>>>>
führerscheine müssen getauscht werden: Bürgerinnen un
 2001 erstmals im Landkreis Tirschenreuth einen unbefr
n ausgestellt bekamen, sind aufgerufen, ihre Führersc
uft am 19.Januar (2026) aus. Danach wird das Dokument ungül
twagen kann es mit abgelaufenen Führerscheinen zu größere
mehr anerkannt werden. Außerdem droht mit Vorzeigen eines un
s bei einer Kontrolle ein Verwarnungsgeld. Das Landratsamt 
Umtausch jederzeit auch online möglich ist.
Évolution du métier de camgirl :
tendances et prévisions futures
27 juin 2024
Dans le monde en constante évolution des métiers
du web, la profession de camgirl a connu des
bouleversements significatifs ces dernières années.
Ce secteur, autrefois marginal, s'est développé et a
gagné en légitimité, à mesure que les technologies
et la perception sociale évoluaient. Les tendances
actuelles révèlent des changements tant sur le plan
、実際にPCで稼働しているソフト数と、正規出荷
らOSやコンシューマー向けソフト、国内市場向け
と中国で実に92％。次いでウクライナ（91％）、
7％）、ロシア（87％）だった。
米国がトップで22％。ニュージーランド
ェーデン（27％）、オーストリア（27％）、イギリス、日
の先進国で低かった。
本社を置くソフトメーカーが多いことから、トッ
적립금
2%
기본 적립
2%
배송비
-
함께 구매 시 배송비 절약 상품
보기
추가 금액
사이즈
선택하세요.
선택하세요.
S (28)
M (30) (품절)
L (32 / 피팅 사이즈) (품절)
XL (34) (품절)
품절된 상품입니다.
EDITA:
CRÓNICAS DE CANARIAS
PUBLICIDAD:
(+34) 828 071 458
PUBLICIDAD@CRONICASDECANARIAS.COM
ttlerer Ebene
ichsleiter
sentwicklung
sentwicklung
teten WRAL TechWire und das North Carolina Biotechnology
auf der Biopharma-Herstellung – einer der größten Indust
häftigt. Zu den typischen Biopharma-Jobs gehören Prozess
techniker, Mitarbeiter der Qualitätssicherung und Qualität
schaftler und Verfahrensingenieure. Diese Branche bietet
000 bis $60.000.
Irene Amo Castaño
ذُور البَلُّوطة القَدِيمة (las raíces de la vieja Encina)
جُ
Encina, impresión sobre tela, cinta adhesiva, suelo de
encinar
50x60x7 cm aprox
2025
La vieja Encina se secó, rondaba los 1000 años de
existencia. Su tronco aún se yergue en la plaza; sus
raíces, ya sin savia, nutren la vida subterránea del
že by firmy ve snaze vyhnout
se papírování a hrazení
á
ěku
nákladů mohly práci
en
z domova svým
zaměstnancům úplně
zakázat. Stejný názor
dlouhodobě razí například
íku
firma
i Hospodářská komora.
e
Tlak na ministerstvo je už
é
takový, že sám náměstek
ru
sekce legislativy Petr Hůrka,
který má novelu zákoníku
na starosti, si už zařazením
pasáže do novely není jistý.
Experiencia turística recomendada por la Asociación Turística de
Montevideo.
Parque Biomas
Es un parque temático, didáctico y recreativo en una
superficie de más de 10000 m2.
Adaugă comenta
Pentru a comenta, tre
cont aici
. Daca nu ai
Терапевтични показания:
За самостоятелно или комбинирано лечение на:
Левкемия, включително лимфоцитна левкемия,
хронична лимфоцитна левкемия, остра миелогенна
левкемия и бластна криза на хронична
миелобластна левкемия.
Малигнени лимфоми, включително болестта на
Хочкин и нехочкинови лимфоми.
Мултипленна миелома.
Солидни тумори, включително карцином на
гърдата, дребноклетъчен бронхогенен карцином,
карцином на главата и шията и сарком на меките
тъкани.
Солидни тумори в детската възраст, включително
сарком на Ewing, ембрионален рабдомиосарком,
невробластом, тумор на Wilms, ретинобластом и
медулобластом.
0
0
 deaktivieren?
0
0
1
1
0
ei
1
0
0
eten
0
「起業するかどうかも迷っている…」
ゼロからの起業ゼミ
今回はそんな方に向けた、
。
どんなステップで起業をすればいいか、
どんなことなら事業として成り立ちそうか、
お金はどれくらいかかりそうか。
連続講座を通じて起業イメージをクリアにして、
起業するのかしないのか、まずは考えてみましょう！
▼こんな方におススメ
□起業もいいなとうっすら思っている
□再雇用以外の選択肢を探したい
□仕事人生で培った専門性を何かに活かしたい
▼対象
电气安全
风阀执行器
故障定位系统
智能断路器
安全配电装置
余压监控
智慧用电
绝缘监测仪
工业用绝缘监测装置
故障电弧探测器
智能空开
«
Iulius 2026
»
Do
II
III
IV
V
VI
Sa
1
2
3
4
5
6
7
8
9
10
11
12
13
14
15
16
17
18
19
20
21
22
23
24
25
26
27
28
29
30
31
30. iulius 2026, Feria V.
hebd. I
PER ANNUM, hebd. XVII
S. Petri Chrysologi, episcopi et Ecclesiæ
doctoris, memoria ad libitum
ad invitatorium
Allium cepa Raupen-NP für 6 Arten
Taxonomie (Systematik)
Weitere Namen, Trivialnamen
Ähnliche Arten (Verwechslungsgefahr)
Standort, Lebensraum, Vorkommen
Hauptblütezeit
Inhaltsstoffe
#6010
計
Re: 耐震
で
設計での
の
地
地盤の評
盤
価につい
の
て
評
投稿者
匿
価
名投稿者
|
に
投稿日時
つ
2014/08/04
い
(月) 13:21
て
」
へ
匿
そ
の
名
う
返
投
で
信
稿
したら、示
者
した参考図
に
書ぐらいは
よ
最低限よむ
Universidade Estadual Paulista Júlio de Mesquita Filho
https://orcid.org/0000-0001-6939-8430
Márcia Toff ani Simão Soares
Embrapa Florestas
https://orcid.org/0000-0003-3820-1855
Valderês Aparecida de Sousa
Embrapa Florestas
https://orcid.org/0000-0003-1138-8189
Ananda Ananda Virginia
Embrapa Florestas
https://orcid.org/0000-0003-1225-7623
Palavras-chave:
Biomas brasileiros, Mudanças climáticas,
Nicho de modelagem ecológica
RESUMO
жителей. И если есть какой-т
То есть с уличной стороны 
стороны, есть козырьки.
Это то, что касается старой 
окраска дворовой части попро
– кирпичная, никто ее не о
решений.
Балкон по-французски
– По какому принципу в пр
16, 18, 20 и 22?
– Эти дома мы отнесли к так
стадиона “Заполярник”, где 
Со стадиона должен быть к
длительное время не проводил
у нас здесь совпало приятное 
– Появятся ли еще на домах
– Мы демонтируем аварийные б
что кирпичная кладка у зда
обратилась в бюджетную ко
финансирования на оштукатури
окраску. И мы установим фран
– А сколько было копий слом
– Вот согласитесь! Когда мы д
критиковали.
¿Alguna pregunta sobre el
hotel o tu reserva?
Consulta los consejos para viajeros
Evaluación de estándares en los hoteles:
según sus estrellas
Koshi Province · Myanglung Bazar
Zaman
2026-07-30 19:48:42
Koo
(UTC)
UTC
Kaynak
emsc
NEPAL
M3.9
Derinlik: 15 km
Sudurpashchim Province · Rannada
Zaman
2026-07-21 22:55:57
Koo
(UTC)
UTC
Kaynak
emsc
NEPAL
<<<<
■ TASK BRIEF ■
Using the entries above, find all lines with "хронична". Copy them.

■ SOLUTION FOR THIS EXERCISE ■
хронична лимфоцитна левкемия, остра миелогенна
левкемия и бластна криза на хронична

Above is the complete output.